On s’est souvent demandé pourquoi l’empereur avait paru dédaigner les propositions de Fulton. Mais hormis dans les fabriques de coton, la vapeur n’était pas encore perfectionnée au point d’être d’une grande utilité pratique. Fulton offrait pour la navigation une machine de force minime qui ne faisait mouvoir qu’une petite chaloupe. L’empereur n’avait pas le temps d’attendre pour la descente en Angleterre qu’il l’eût rendue applicable aux gros navires. J’ai assisté à cet essai sur la Seine devant les Invalides.

C’était à la paix et à l’industrie qu’il appartenait d’obtenir les immenses résultats des inventions divulguées déjà avant l’époque de la révolution et de la guerre. L’expérience sur le Rhône du bateau de M. Jouffroy précéda en effet 1789. Les grandes usines se servaient de rails pour leur service intérieur, et j’ai vu à l’Arsenal, en 1799, un chariot mû par la vapeur. La même année, un ingénieur illumina sa maison par le gaz, répétant en grand une expérience dont on amusait les leçons de physique.
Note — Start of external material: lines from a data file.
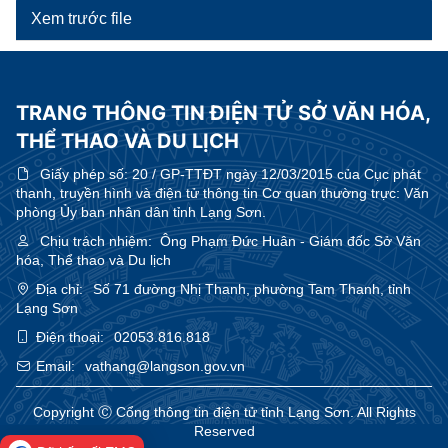
Xem trước file
TRANG THÔNG TIN ĐIỆN TỬ SỞ VĂN HÓA,
THỂ THAO VÀ DU LỊCH
Giấy phép số:
20 / GP-TTĐT ngày 12/03/2015 của Cục phát
thanh, truyền hình và điện tử thông tin Cơ quan thường trực: Văn
phòng Ủy ban nhân dân tỉnh Lạng Sơn.
Chịu trách nhiệm:
Ông Phạm Đức Huân - Giám đốc Sở Văn
hóa, Thể thao và Du lịch
Địa chỉ:
Số 71 đường Nhị Thanh, phường Tam Thanh, tỉnh
Lạng Sơn
Điện thoại:
02053.816.818
Email:
vathang@langson.gov.vn
Copyright Ⓒ Cổng thông tin điện tử tỉnh Lạng Sơn. All Rights
Reserved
Il ne fallait pas beaucoup de réflexion pour deviner que ces premières découvertes ne tarderaient pas à se développer. C’était un sujet habituel de conversation à l’École polytechnique. Dans les Lettres d’un Chinois par le duc de Lévis (1812), apparaissent toutes les merveilles futures des chemins de fer. Mais lorsque des convulsions intérieures préoccupaient tous les esprits ; lorsque la guerre absorbait toute l’activité nationale ; quand le commerce et l’industrie n’avaient aucune sécurité, que le crédit public n’existait pas, ni par conséquent le crédit commercial et le jeu des gros capitaux, toutes les grandes inventions restaient en germe. Sans la révolution française, avec un gouvernement raisonnable et les libertés conçues par Turgot et Necker, l’ère industrielle serait advenue quarante ans plus tôt. On y tendait déjà au commencement du règne de Louis XVI.

DE BARANTE.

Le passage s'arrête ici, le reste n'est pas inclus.